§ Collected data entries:
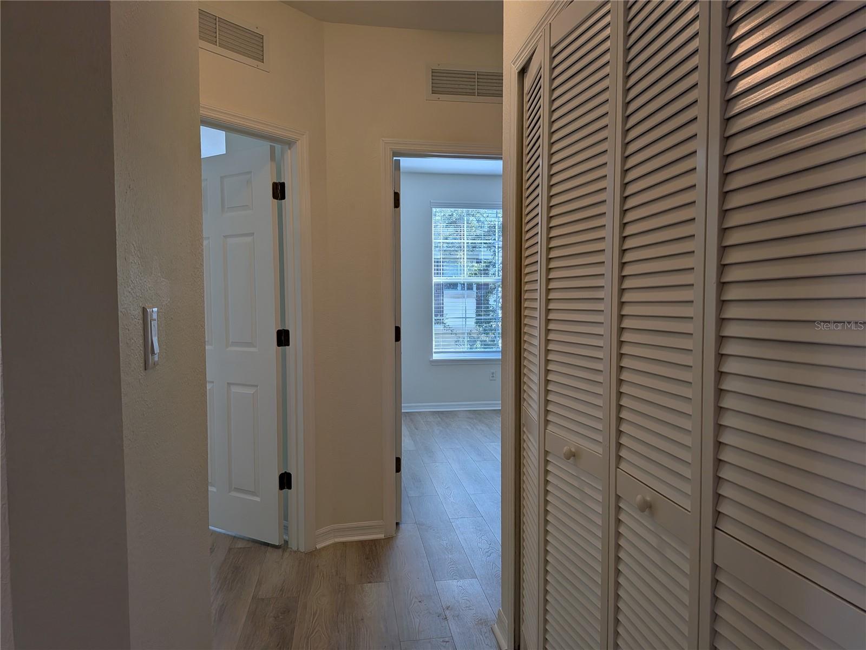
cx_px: 433
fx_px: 600
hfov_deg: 71.6
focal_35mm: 24
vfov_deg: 56.8
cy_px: 325
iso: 34
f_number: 1.7
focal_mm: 4.53
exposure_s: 1/1041
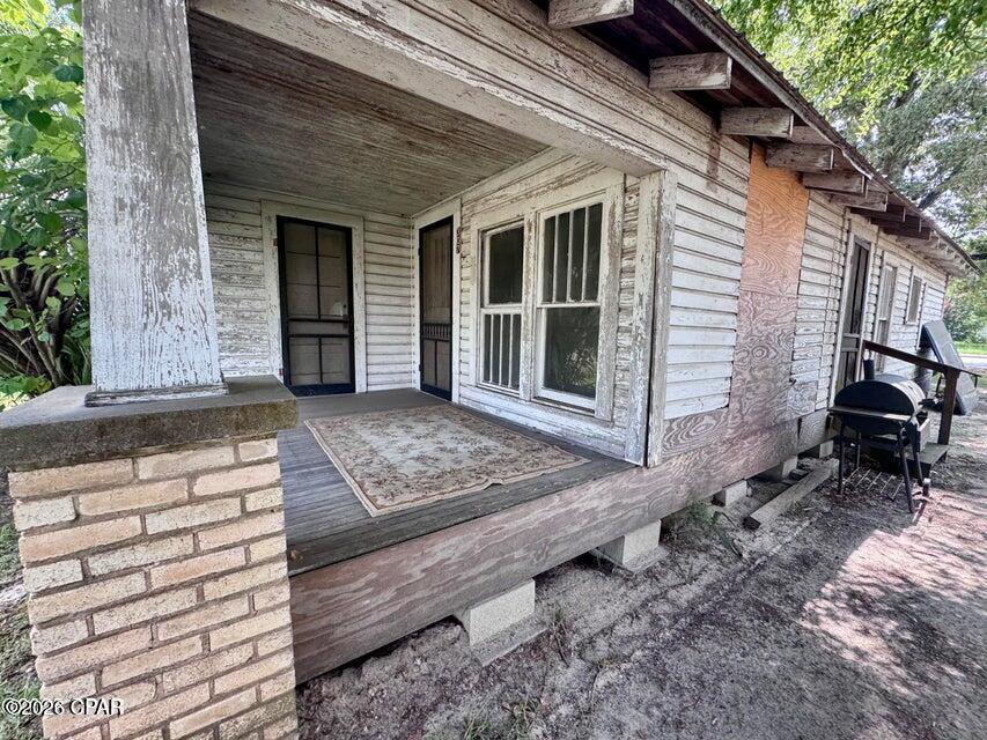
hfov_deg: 102.1
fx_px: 399
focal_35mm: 14
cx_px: 494
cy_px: 370
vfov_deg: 85.7
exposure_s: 1/99
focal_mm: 2.22
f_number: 2.2
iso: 50
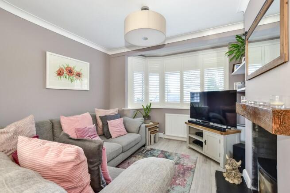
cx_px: 145
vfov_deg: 77.4
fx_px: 121
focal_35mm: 15
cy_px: 96
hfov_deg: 100.4
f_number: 8
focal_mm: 10
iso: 640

§ Work instructions: Without including any pictures, output all the entries above exactly.

§ Completed exercise:
cx_px: 433
fx_px: 600
hfov_deg: 71.6
focal_35mm: 24
vfov_deg: 56.8
cy_px: 325
iso: 34
f_number: 1.7
focal_mm: 4.53
exposure_s: 1/1041
hfov_deg: 102.1
fx_px: 399
focal_35mm: 14
cx_px: 494
cy_px: 370
vfov_deg: 85.7
exposure_s: 1/99
focal_mm: 2.22
f_number: 2.2
iso: 50
cx_px: 145
vfov_deg: 77.4
fx_px: 121
focal_35mm: 15
cy_px: 96
hfov_deg: 100.4
f_number: 8
focal_mm: 10
iso: 640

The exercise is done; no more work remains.